Psychic powers are a boon to any reporter. So it's good to know that the Associated Press, the dominant wire service in America, has now got someone on staff who's got psychic powers and knows how to use them. Those powers are on full display in their latest dispatch on the National Security Agency.
Here's how the AP story starts off:
NEW YORK (AP) -- The National Security Agency's Internet site has been placing files on visitors' computers that can track their Web surfing activity despite strict federal rules banning most of them.
These files, known as "cookies," disappeared after a privacy activist complained and The Associated Press made inquiries this week, and agency officials acknowledged Wednesday they had made a mistake.
The psychic powers come in to play with the choice of the word "acknowledged." You can only say something has been acknowledged when you know that thing to be true.

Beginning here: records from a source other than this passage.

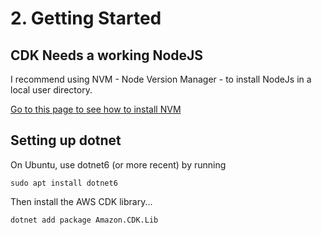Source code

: # 2. Getting Started

## CDK Needs a working NodeJS

I recommend using NVM - Node Version Manager - to install
NodeJs in a local user directory.

[Go to this page to see how to install NVM](https://github.com/nvm-sh/nvm#installing-and-updating)

## Setting up dotnet

On Ubuntu, use dotnet6 (or more recent) by running

`sudo apt install dotnet6`

Then install the AWS CDK library...

`dotnet add package Amazon.CDK.Lib`


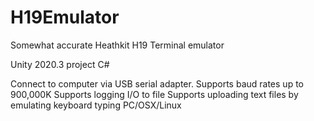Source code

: # H19Emulator
Somewhat accurate Heathkit H19 Terminal emulator

Unity 2020.3 project
C#

Connect to computer via USB serial adapter.
Supports baud rates up to 900,000K
Supports logging I/O to file
Supports uploading text files by emulating keyboard typing
PC/OSX/Linux
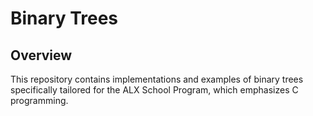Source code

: # Binary Trees

## Overview

This repository contains implementations and examples of binary trees specifically tailored for the ALX School Program, which emphasizes C programming.
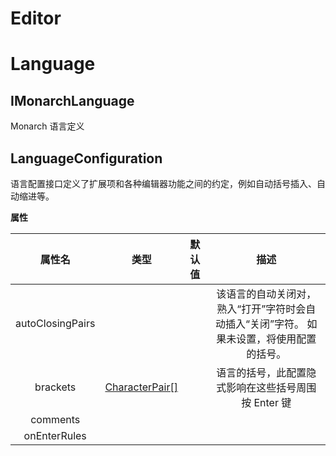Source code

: # Editor

# Language

## IMonarchLanguage

Monarch 语言定义

## LanguageConfiguration

语言配置接口定义了扩展项和各种编辑器功能之间的约定，例如自动括号插入、自动缩进等。

**属性**

|属性名|类型|默认值|描述|
|:--:|:--:|:--:|:--:|
|autoClosingPairs|||该语言的自动关闭对，熟入“打开”字符时会自动插入“关闭”字符。 如果未设置，将使用配置的括号。|
|brackets|[CharacterPair[]]()||语言的括号，此配置隐式影响在这些括号周围按 Enter 键|
|comments||||
|onEnterRules||||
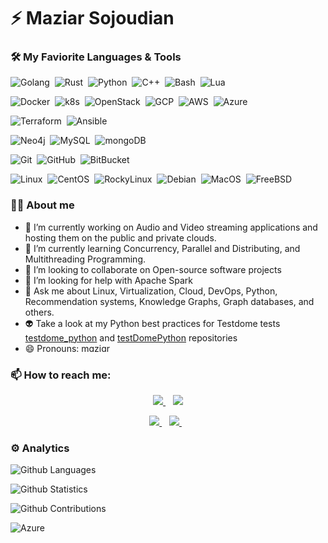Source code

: # ⚡️ Maziar Sojoudian

<!-- ### Hi there 👋

My name is Maziar and I'm just an ordinary Software Engineer. -->

<!--
**sojoudian/sojoudian** is a ✨ _special_ ✨ repository because its `README.md` (this file) appears on your GitHub profile.

Here are some ideas to get you started:
-->

### 🛠 My Faviorite Languages & Tools

![Golang](https://img.shields.io/badge/-Golang%20%E2%9D%A4%EF%B8%8F-05122A?style=flat&logo=go&logoColor=Blue)&nbsp;
![Rust](https://img.shields.io/badge/-Rust%20%EF%B8%8F-05122A?style=flat&logo=Rust&logoColor=red)&nbsp;
![Python](https://img.shields.io/badge/-Python%20%EF%B8%8F-05122A?style=flat&logo=Python&logoColor=yellow)&nbsp;
![C++](https://img.shields.io/badge/-C++-05122A?style=flat&logo=cplusplus&logoColor=lightgreen)&nbsp;
![Bash](https://img.shields.io/badge/-Bash%20%EF%B8%8F-05122A?style=flat&logo=Linux&logoColor=white)&nbsp;
![Lua](https://img.shields.io/badge/-Lua-05122A?style=flat&logo=Lua&logoColor=white)&nbsp;

![Docker](https://img.shields.io/badge/-Docker-05122A?style=flat&logo=docker)&nbsp;
![k8s](https://img.shields.io/badge/-Kubernetes-05122A?style=flat&logo=Kubernetes)&nbsp;
![OpenStack](https://img.shields.io/badge/-OpenStack-05122A?style=flat&logo=OpenStack&logoColor=red)&nbsp;
![GCP](https://img.shields.io/badge/-GoogleCloud-05122A?style=flat&logo=GoogleCloud)&nbsp;
![AWS](https://img.shields.io/badge/-AWS-05122A?style=flat&logo=Amazon)&nbsp;
![Azure](https://img.shields.io/badge/-Azure-05122A?style=flat&logo=MicrosoftAzure&logoColor=lightblue)&nbsp;

![Terraform](https://img.shields.io/badge/-Terraform-05122A?style=flat&logo=Terraform&logoColor=5f43e9)&nbsp;
![Ansible](https://img.shields.io/badge/-Ansible-05122A?style=flat&logo=Ansible)&nbsp;

![Neo4j](https://img.shields.io/badge/-Neo4j-05122A?style=flat&logo=neo4j&logoColo)&nbsp;
![MySQL](https://img.shields.io/badge/-MySQL-05122A?style=flat&logo=MySQL&logoColor=white)&nbsp;
![mongoDB](https://img.shields.io/badge/-mongoDB-05122A?style=flat&logo=mongoDB&logoColor)&nbsp;

![Git](https://img.shields.io/badge/-Git-05122A?style=flat&logo=git)&nbsp;
![GitHub](https://img.shields.io/badge/-GitHub-05122A?style=flat&logo=github)&nbsp;
![BitBucket](https://img.shields.io/badge/-BitBucket-05122A?style=flat&logo=bitbucket)&nbsp;

![Linux](https://img.shields.io/badge/-Linux-05122A?style=flat&logo=linux)&nbsp;
![CentOS](https://img.shields.io/badge/CentOS-262577?style=flat-square&logo=centos&logoColor=white)&nbsp;
![RockyLinux](https://img.shields.io/badge/-RockyLinux-05122A?style=flat&logo=rockylinux)&nbsp;
![Debian](https://img.shields.io/badge/-Debian-05122A?style=flat&logo=Debian&logoColor=a80030)&nbsp;
![MacOS](https://img.shields.io/badge/-MacOS-05122A?style=flat&logo=apple&logoColor=white)&nbsp;
![FreeBSD](https://img.shields.io/badge/-FreeBSD-05122A?style=flat&logo=FreeBSD&logoColor=red)&nbsp;

### 👨‍💻 About me

- 🔭 I’m currently working on Audio and Video streaming applications and hosting them on the public and private clouds.
- 🌱 I’m currently learning Concurrency, Parallel and Distributing, and Multithreading Programming.
- 🤖 I’m looking to collaborate on Open-source software projects
- 🤔 I’m looking for help with Apache Spark
- 💬 Ask me about Linux, Virtualization, Cloud, DevOps, Python, Recommendation systems, Knowledge Graphs, Graph databases, and others.
- 👽 Take a look at my Python best practices for Testdome tests [testdome_python](https://github.com/sojoudian/testdome_python) and [testDomePython](https://github.com/sojoudian/testDomePython) repositories
- 😄 Pronouns: mɑziɑr

### 📫 How to reach me:

<p align='center'>
   <a href="https://maziar.work/" title="Website from Maziar Sojoudian">
     <img src="https://img.shields.io/badge/Maziar-blog-%23025a5f.svg?&style=for-the-badge&logo=Maziar&logoColor=white" />
  </a>&nbsp;&nbsp;
  
  <a href="https://maziar.email" title="Contact me">
    <img src="https://img.shields.io/badge/Maziar%20Consulting-Need%20Help%3F-%23025a5f.svg?&style=for-the-badge" />
  </a>
</p>

<p align='center'>
   <a href="https://twitter.com/sojodyan">
     <img src="https://img.shields.io/badge/twitter-%231DA1F2.svg?&style=for-the-badge&logo=twitter&logoColor=white&countColor=%232ea44f" />
  </a>&nbsp;&nbsp;
  <a href="https://www.linkedin.com/in/sojoudian">
     <img src="https://img.shields.io/badge/linkedin-%230077B5.svg?&style=for-the-badge&logo=linkedin&logoColor=white" />
  </a>&nbsp;&nbsp;
  <!-- <a href="https://instagram.com/">
    <img src="https://img.shields.io/badge/instagram-%23E4405F.svg?&style=for-the-badge&logo=instagram&logoColor=white" />        
  </a>&nbsp;&nbsp; -->
  <!-- <a href="https://marketplace.visualstudio.com/publishers/">
    <img src="https://img.shields.io/badge/vscode extensions-%23007ACC.svg?&style=for-the-badge&logo=visual-studio-code&logoColor=white" />        
  </a> -->
</p>
<!-- [@sojodyan](http://twitter.com/sojodyan/) on twitter anf <p align="left"> -->

<!-- <p><a href="https://twitter.com/sojoudian"><img src="https://img.shields.io/badge/-Twitter-0077B5?style=flat&logo=Twitter&logoColor=white"/></a>   <a href="https://www.linkedin.com/in/sojoudian"><img src="https://img.shields.io/badge/-LinkedIn-0077B5?style=flat&logo=Linkedin&logoColor=white"/></a></p> -->

### ⚙️ Analytics

![Github Languages](https://github-readme-stats.vercel.app/api/top-langs/?username=sojoudian&layout=compact&count_private=true)

![Github Statistics](https://github-readme-stats.vercel.app/api/?username=sojoudian&count_private=true&show_icons=true&theme=tokyonight)

![Github Contributions](https://github-readme-streak-stats.herokuapp.com/?user=sojoudian&hide_border=true)

![Azure](https://img.shields.io/badge/-Azure-05122A?style=flat&logo=microsoft-azure&logoColor=white)&nbsp;

<!-- - ⚡ Fun fact: ... -->
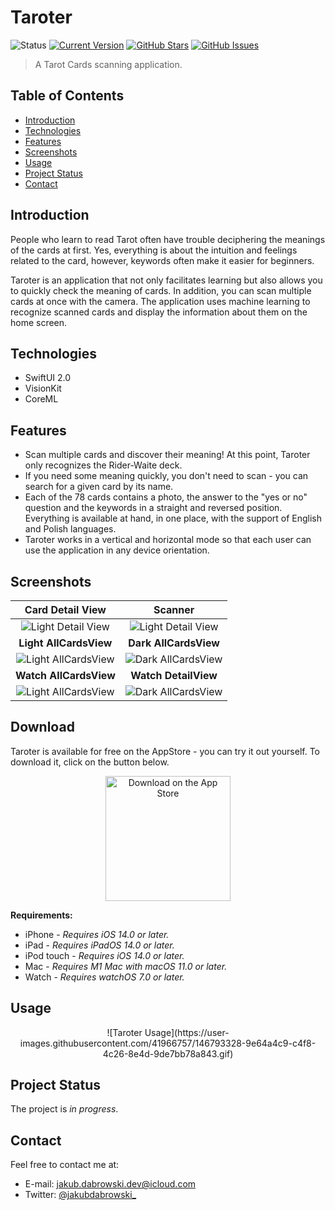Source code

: # Taroter
![Status](https://img.shields.io/static/v1?label=status&message=complete&color=brightgreen) [![Current Version](https://img.shields.io/badge/version-1.0-green.svg)](https://github.com/gph4ppy/taroter) [![GitHub Stars](https://img.shields.io/github/stars/gph4ppy/taroter.svg)](https://github.com/gph4ppy/Taroter/stargazers) [![GitHub Issues](https://img.shields.io/github/issues/gph4ppy/taroter.svg)](https://github.com/gph4ppy/taroter/issues)

> A Tarot Cards scanning application.

## Table of Contents
* [Introduction](#introduction)
* [Technologies](#technologies)
* [Features](#features)
* [Screenshots](#screenshots)
* [Usage](#usage)
* [Project Status](#project-status)
* [Contact](#contact)

<!--- [Download](#download) << below screnshots --->

## Introduction
People who learn to read Tarot often have trouble deciphering the meanings of the cards at first. Yes, everything is about the intuition and feelings related to the card, however, keywords often make it easier for beginners.

Taroter is an application that not only facilitates learning but also allows you to quickly check the meaning of cards. In addition, you can scan multiple cards at once with the camera. The application uses machine learning to recognize scanned cards and display the information about them on the home screen.

## Technologies
- SwiftUI 2.0
- VisionKit
- CoreML

## Features
- Scan multiple cards and discover their meaning! At this point, Taroter only recognizes the Rider-Waite deck.
- If you need some meaning quickly, you don't need to scan - you can search for a given card by its name.
- Each of the 78 cards contains a photo, the answer to the "yes or no" question and the keywords in a straight and reversed position. Everything is available at hand, in one place, with the support of English and Polish languages.
- Taroter works in a vertical and horizontal mode so that each user can use the application in any device orientation.

## Screenshots
| Card Detail View          | Scanner                   |
|:-------------------------:|:-------------------------:|
| ![Light Detail View](https://user-images.githubusercontent.com/41966757/146786161-857560d2-27e2-4aff-b3fe-6358fde47c80.png)    | ![Light Detail View](https://user-images.githubusercontent.com/41966757/146786188-d5d10dd9-d254-4767-ac02-69ed43f5397a.png)    |
| **Light AllCardsView**    | **Dark AllCardsView**     |
| ![Light AllCardsView](https://user-images.githubusercontent.com/41966757/146786082-47d460a4-f560-43ba-8cd9-19656f55fea4.png)   |  ![Dark AllCardsView](https://user-images.githubusercontent.com/41966757/146786123-59870b9a-56c9-428a-8b8f-dceae90505a7.png)   |
| **Watch AllCardsView**    | **Watch DetailView**     |
| ![Light AllCardsView](https://user-images.githubusercontent.com/41966757/146790821-5d73a51e-5b11-4f02-af5e-5045f56202fb.PNG)   |  ![Dark AllCardsView](https://user-images.githubusercontent.com/41966757/146790864-67d118da-f7b0-4e34-acf4-334527eb66c4.PNG)   |

## Download
Taroter is available for free on the AppStore - you can try it out yourself. To download it, click on the button below.

<p align="center">
  <a href="https://apps.apple.com/us/app/taroter-tarot-cards-scanner/id1597650532#?platform=iphone">
    <img alt="Download on the App Store" title="App Store" src="https://developer.apple.com/assets/elements/badges/download-on-the-app-store.svg" width="200">
  </a>
</p>

**Requirements:**
- iPhone - _Requires iOS 14.0 or later._
- iPad - _Requires iPadOS 14.0 or later._
- iPod touch - _Requires iOS 14.0 or later._
- Mac -  _Requires M1 Mac with macOS 11.0 or later._
- Watch - _Requires watchOS 7.0 or later._

## Usage
<p align="center">
  ![Taroter Usage](https://user-images.githubusercontent.com/41966757/146793328-9e64a4c9-c4f8-4c26-8e4d-9de7bb78a843.gif)
</p>


## Project Status
The project is _in progress_.

## Contact
Feel free to contact me at:
- E-mail: jakub.dabrowski.dev@icloud.com
- Twitter: [@jakubdabrowski_](https://twitter.com/jakubdabrowski_)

You can't, for instance, acknowledge that the world is flat. So for the AP to say that the NSA "acknowledged" that it made a mistake in utilizing computer technology that allows it to track the usage of visitors to its site means that the AP somehow knows this actually was a mistake.
Now, the AP might, in its modesty, claim that it doesn't know due to psychic abilities, but due to statements from the NSA. That would be just silly, however. Because any first-year journalism student (and, really, it shouldn't take much longer than that) knows that just because someone tells you something -- particularly something that's to their benefit -- doesn't mean it's true.
That's why reporters often use such technical language as: "Said," or "claimed." The fact that the AP chose not to use such journalistic jargon in this case leaves only two conclusions: That the AP chose to trust the secretive spy agency or that the AP has psychic powers.
Obviously, in this climate -- in which we see one story after another of the government trying to maintain secrecy about its surveillance and other activities -- no responsible journalist will simply take the word of a spokesman paid to protect the reputation of a secretive spy agency. Which means the AP must, therefore, have psychic powers.